Sorgulanması gereken şudur:
-Neden Ankara gürültüde ısrar ediyor, gürültü çıkararak amaçlanan nedir?
***
3 Mayıs’ta Türk işgal rejiminin Başkanı Tayyip Erdoğan Kıbrıs’a gelip gasp edilmiş Ermeni arazisi üzerine inşa edilen Külliye’yi açtı.
Yaklaşık iki aydır her gün “türban tüzüğü”ne karşı eylem yapan sendikalar Erdoğan’ın geldiği 3 Mayıs’ta ortadan kayboldu, 7 Mayıs’ta ortaya çıktı…
3 Mayıs’ta “İRADE BİZDE” diyerek pankart açan 3-5 Kıbrıslının polisten gördüğü şiddeti 7 Mayıs’ta protesto eden sendikalar İŞGAL REJİMİNİN ŞİDDETİNİN ORTAĞIDIR.
Haftalarca eylem yapacaksınız. “Eylem”in içini boşaltacaksınız. Kitleleri eylemlerde yıpratacaksınız. Bir gün “Go home” deyip ertesi gün “Ayşe başımızın tacı” deyceksiniz. Sadece medyada görünür olma peşinde koşacaksınız.

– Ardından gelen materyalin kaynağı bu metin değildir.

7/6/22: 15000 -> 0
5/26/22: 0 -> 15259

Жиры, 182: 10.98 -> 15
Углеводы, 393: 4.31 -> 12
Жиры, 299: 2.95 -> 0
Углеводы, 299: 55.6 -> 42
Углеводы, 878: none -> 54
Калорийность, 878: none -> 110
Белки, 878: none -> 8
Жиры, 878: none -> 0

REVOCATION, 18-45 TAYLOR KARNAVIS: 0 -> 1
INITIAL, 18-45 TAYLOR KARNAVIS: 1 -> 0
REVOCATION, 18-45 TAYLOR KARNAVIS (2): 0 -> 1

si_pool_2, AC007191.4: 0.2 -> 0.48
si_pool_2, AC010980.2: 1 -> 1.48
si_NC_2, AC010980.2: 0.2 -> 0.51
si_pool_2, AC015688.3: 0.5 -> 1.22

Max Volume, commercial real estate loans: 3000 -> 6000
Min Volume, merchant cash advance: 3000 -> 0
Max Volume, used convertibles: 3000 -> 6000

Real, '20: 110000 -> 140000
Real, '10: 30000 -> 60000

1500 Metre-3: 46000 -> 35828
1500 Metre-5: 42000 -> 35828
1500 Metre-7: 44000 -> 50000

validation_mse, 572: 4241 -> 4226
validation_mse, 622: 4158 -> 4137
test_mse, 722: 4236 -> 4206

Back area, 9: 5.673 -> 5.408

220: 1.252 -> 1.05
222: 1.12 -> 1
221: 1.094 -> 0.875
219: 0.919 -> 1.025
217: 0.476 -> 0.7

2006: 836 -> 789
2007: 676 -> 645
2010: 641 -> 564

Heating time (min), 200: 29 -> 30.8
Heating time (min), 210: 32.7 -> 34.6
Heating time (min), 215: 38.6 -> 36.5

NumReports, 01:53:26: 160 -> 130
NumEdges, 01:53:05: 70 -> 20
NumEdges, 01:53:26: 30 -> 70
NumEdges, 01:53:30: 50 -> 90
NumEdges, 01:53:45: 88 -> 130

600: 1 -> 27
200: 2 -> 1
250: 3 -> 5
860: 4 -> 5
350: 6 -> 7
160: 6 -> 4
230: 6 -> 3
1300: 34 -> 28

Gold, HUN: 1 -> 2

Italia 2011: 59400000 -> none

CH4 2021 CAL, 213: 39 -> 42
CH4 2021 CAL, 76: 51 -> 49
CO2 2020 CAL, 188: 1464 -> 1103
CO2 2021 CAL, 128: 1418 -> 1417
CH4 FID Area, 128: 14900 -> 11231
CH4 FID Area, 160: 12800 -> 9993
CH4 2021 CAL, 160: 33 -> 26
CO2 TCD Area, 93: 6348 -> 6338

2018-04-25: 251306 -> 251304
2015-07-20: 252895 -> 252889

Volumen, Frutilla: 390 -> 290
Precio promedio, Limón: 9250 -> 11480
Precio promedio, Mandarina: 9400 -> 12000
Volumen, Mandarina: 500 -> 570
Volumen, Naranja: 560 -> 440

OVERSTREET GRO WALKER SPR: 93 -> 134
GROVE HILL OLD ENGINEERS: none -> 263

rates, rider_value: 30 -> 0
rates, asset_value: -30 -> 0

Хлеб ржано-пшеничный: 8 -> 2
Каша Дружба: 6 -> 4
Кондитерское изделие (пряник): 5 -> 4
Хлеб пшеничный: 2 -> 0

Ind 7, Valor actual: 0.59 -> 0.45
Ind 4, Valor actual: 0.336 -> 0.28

Esas eylem yapılması gereken Erdoğan’ın geldiği gün de kitleleri evlere kapatacaksınız.
Sonra da 3 Mayıs’ta sendikaların yapmadığı eylemi yapan 3-5 Kıbrıslının uğradığı şiddeti mi eleştiriyorsunuz?
-Sendikalar şiddetin ortamını kendi eliyle yarattı, direnişi kendi eliyle yalnızlaştırdı.
3 Mayıs’ta sokakta binler olsaydı farklı bir manzara olacaktı…
***
Erdoğan “marjinal” diyor Kıbrıs’ın işgal bölgesindeki sendikalara…
“Sendikalar” olmasa Kıbrıs’ta işgal rejimi bu kadar rahat yönetemez-di 50 senedir!
“Sessiz Lorke” sırasında cebine para sıkıştırılan orkestrasıdır sendikalar.
-Al bu parayı da sessiz çal, Abuzer usta!
Sendikalar 3 Mayıs’a kadar sokakta göbek atıp sonra 7 Mayıs’ta ortaya çıkarak tek bir şeyi kabul ettiler:
-Yaptıkları her şey göstermelik, yani “Sessiz Lorke”!
***
-Komutanlık emriyle Lorke yasaklanmıştır!
Davul sessiz, darbuka sessiz, zurna sessiz, keman sessiz…
Çünkü para sıkıştırdı düğün sahibi “irade”nin cebine!